** TAREFAS **
1. Traduza para o inglês esta frase do texto sobre o cuidado dos pais com os filhos: "O cuidado dos pais e das mães para com os/as filhos/as deve ser gratuito e incondicional."
2. Responda com base no texto sobre o cuidado dos pais com os filhos:
(a) Segundo o texto, o que é missão dos pais e das mães, mais do que um frio dever legal?
(b) O que deve prevalecer mesmo na hora da correção?
(c) Qual deve ser sempre o objetivo?
3. Transcreva o trecho do texto sobre o cuidado dos pais com os filhos entre "É missão dos" e "de infligir sofrimento.", inclusive.

** TEXTO EXTRAÍDO **

* * * * * * *

É missão dos pais e das mães, mais do que um frio dever legal, amarem e protegerem seus filhos/as e fazer de tudo para colocá-los/as a salvo de qualquer tipo de sofrimento, em qualquer circunstância, mesmo quando eles/elas chegam sem serem esperados/as, mesmo quando aprontam e deixam de obedecer, mesmo quando desandam, mesmo quando não correspondem adequadamente às expectativas, mesmo quando tiram a gente do sério, mesmo quando as relações conjugais estão fragilizadas. O cuidado dos pais e das mães para com os/as filhos/as deve ser gratuito e incondicional. Quanto mais eles e elas precisam, mais têm que ser amados/as. Mesmo na hora da correção, prevaleça o amor. O objetivo seja sempre o bem e nunca a humilhação ou o perverso desejo de infligir sofrimento.
Chega, Chega. Chega!

* * * * * * *

** OS DADOS **
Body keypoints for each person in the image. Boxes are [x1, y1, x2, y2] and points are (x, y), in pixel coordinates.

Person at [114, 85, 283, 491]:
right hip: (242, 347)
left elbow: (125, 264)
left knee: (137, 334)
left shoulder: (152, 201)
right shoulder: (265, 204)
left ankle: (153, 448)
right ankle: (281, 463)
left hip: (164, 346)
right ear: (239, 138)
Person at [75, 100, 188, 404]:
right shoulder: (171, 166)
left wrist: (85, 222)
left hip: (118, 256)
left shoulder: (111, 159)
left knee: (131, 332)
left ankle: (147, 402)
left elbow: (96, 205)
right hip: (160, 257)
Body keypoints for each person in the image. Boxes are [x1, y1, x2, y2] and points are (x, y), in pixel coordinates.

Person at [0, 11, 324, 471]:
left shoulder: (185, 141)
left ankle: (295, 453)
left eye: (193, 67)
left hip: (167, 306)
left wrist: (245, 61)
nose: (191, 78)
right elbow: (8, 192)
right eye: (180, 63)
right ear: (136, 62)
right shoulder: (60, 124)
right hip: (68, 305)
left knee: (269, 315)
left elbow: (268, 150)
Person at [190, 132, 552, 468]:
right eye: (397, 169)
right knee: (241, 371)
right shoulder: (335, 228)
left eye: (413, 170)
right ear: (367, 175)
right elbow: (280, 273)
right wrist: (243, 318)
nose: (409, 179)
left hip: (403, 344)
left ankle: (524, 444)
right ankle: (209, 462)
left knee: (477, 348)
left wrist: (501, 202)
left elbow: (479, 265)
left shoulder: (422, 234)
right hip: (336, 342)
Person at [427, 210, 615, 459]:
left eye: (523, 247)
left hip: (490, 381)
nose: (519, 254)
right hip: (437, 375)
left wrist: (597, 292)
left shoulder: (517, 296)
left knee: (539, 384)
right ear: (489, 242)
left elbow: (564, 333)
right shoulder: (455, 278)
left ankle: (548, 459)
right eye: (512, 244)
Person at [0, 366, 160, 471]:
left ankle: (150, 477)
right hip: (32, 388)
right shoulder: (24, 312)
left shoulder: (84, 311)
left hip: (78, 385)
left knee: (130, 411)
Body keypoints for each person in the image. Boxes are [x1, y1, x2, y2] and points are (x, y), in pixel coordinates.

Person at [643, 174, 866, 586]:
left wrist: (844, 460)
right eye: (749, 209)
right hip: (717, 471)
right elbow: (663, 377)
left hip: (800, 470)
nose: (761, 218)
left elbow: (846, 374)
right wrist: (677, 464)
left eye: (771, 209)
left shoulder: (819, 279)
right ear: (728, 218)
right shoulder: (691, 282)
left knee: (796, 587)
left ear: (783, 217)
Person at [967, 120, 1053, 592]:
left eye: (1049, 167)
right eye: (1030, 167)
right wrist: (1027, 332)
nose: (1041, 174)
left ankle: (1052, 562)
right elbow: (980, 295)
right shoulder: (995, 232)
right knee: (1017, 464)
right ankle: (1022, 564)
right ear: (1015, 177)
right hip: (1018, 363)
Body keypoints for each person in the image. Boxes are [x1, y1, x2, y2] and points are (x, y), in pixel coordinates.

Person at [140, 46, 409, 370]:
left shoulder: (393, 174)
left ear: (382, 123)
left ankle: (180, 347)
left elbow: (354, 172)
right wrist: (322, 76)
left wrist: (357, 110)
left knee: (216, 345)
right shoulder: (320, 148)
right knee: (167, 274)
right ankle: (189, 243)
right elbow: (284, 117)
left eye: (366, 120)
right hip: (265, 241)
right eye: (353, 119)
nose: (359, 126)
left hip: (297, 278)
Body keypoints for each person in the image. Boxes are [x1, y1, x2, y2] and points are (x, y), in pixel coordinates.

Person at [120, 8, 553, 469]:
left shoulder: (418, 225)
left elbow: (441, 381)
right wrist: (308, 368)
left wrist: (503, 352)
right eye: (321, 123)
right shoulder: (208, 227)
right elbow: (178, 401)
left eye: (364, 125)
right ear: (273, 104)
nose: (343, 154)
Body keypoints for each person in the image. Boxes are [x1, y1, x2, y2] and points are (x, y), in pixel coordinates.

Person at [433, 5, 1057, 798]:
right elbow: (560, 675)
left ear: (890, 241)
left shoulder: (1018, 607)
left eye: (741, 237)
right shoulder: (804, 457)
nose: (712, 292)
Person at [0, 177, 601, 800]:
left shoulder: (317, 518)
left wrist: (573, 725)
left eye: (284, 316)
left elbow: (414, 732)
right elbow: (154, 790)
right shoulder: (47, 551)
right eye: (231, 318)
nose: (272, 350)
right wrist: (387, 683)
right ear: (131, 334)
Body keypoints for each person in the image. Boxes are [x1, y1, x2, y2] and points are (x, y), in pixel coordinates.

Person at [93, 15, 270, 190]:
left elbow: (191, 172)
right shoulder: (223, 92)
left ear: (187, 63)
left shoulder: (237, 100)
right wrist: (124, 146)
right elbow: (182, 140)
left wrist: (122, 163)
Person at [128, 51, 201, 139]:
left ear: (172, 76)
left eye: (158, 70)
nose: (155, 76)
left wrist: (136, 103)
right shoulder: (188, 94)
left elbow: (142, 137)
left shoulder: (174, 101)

* * * * * * *

** SUAS RESPOSTAS **
1. The care of fathers and mothers for their sons/daughters must be freely given and unconditional.

2.
(a) Amarem e protegerem seus filhos/as e fazer de tudo para colocá-los/as a salvo de qualquer tipo de sofrimento.
(b) O amor.
(c) O bem.

3.
É missão dos pais e das mães, mais do que um frio dever legal, amarem e protegerem seus filhos/as e fazer de tudo para colocá-los/as a salvo de qualquer tipo de sofrimento, em qualquer circunstância, mesmo quando eles/elas chegam sem serem esperados/as, mesmo quando aprontam e deixam de obedecer, mesmo quando desandam, mesmo quando não correspondem adequadamente às expectativas, mesmo quando tiram a gente do sério, mesmo quando as relações conjugais estão fragilizadas. O cuidado dos pais e das mães para com os/as filhos/as deve ser gratuito e incondicional. Quanto mais eles e elas precisam, mais têm que ser amados/as. Mesmo na hora da correção, prevaleça o amor. O objetivo seja sempre o bem e nunca a humilhação ou o perverso desejo de infligir sofrimento.